There’s no question that we know how to do Easter as an even: the question is … How are we at Easter as a way of life?
The great Easter truth we celebrate is not that we are going to live anew after death, but, by the power of Jesus’ resurrection we are new here and now!
“Here and now” – that’s easier said than done. If it’s any consolation, the first Christians: those who had the direct experience of our risen Lord don’t seem to have been much better at it than we are. During the Easter season we’ll be reading a series of “post – resurrection” stories: the women at the tomb who seemed to have forgotten the “punchline”: that Jesus told them he would rise after three days. It took the angels to remind them of that rather important detail. And then they ran back to tell the disciples, but, the men didn’t believe them! And, Mary in the garden? She thought Jesus was the gardener
Imagine today’s Gospel scene. It’s a week later. Without warning, Jesus is in their midst – no time to run and hide under the table. He’s THERE. Someone’s first reaction was probably, who left that door open? Immediately, Jesus “breathed on them”.
Some things we just can’t see. But we know they’re there anyway. Like the air when a gentle breeze caresses our cheek. God’s love is sort of like the air, isn’t it? It fills us up – even though we can’t see it – we can feel it in our hearts. When Jesus breathed on them, Thomas who had missed Jesus’ first visit and wants to see Jesus with his very own eyes, expresses his belief. But Jesus reminds him of something very important. Sometimes we just have to believe in things that we can’t see. We have a special name for that. We call it “faith.”
You may recall the words of several hymns that refer to the spirit breath of God: “Be our breath,” “fall afresh on me,” “whose breath is seed outpoured – calling all things to birth,” “with your breath melt the frozen, warm the chill,” One of my favorite Marian hymns often heard at Christmas, is sung by Amy Grant, entitled “Breath of Heaven. It’s the story of Mary’s pondering the workings of the Incarnational Spirit within her. Mary’s prayer becomes mine: “Breath of heaven, Hold me together, Be forever near me, Breath of heaven – Be with me now, lighten my darkness, Pour over me your holiness, for you are holy, breath of heaven.”
It has become for me a prayer: to be filled with the breath of God … And, that’s what Easter as a way of life is all about. And it’s a way of life we live one day at a time: one step at a time — trusting that even if we take a mis-step, we never journey so far from God that the life-giving breath of that Spirit is beyond our reach: even when that seems impossible to believe.
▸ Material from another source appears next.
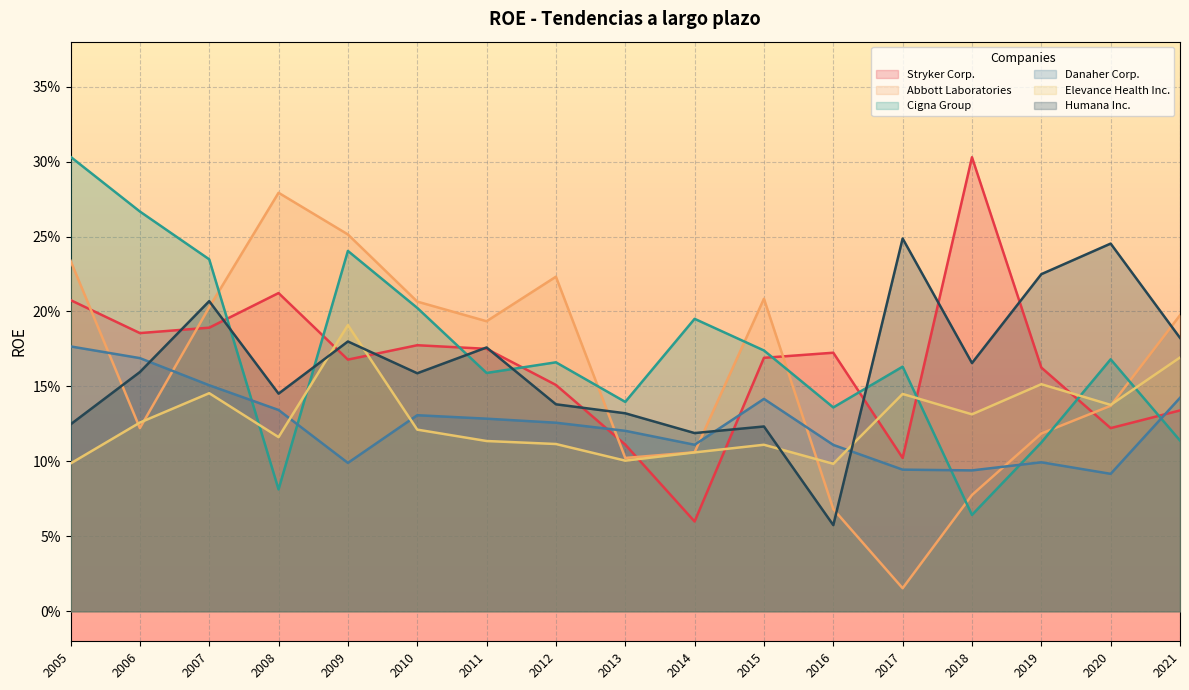

Which category has the highest value in the Stryker Corp. series?

2018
That’s the lesson we learn from Thomas who has gone down in history as “doubting Thomas” because he refused to accept the testimony of others, but demanded his own experience. He has borne the brunt of almost two millennia of bad press because of His skepticism about the resurrection and Jesus’ appearance to the other disciples. Yet, what did Thomas ask for that the others had not received? They had seen Jesus. They had maybe had a chance to touch His wounds. Why is Thomas ridiculed for his insistence that he see for himself?
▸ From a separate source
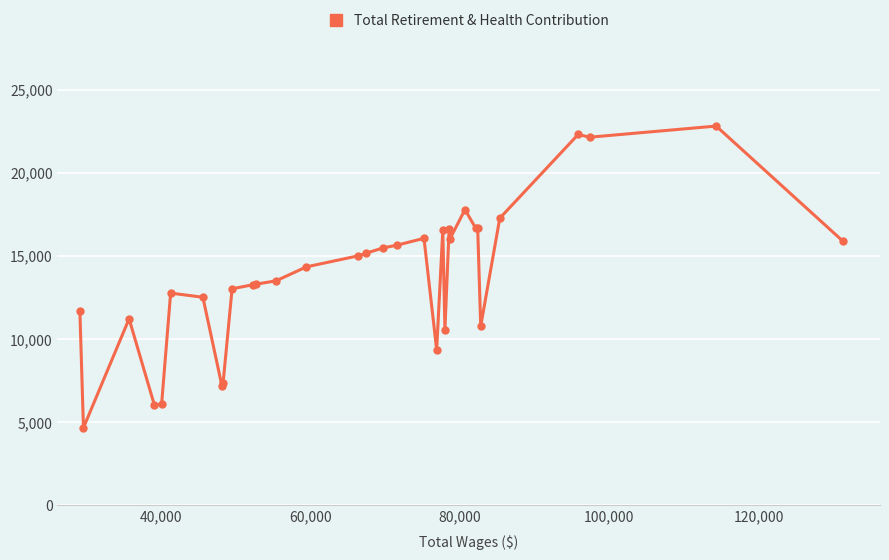

What is the difference between the maximum and minimum values?

18159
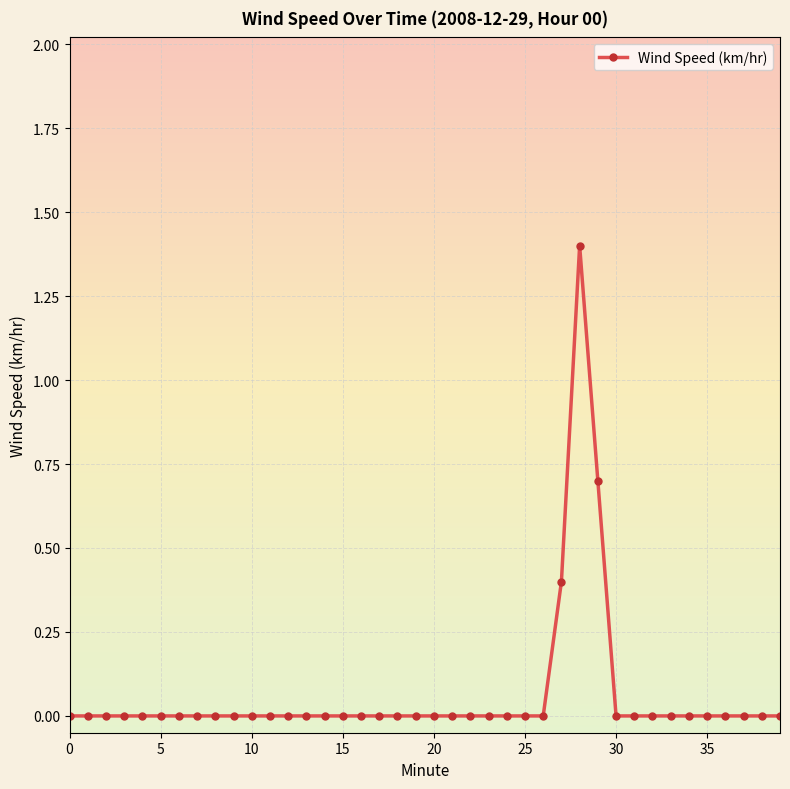

What is the greatest value displayed?

1.4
I’m a little intrigued, actually, about how quick we are to make Thomas the poster child for faithless doubt. As a matter of fact, the rest of the bunch didn’t do any better. Remember: the women at the tomb, the men who didn’t believe the women’s story, Peter who runs back to see for himself …. and here are the “faithful” disciples, after the appearance of Jesus: still locked in the upper room.
Think about it: why did Thomas come back at all. Whatever had taken him away from the community, he came back. And it was in the midst of the community that Jesus came to him, and without so much as a confession or absolution, offered him what he needed to believe: “Touch, me Thomas. Do not be faithless, but believing.”
One of Thomas’ great virtues was that he absolutely refused to say that he understood what he did not understand, or that he believed what he did not believe. There was an uncompromising honesty about him: he would never still his doubts by pretending they did not exist.
But, he refused to surrender to the fear, too, which kept the other disciples shut up in that locked room. He ventured out and then had the courage to come back – to face a community which had had an experience that he had not shared. At first he insisted on his own experience of God. Jesus knew what he needed – He extended his hand to him – not a hand out; but a hand up, the nudge Thomas’ needed to bolster his faith “my Lord and my God.” This is our challenge, and our privilege, to figure out what people need – to offer the comfort, security and peace that will bolster their faith in a loving God. This, too, is the challenge the Good Shepherd extends to us on Divine Mercy Sunday: to lead people to green pastures, where, surely goodness and kindness and mercy may follow them all the days of their lives.”
With Thomas, and all whose faith wavers: we pray, “Breathe on me breath of God, until my heart is pure. Until with you, my will and Yours are one – not my will but yours be done.”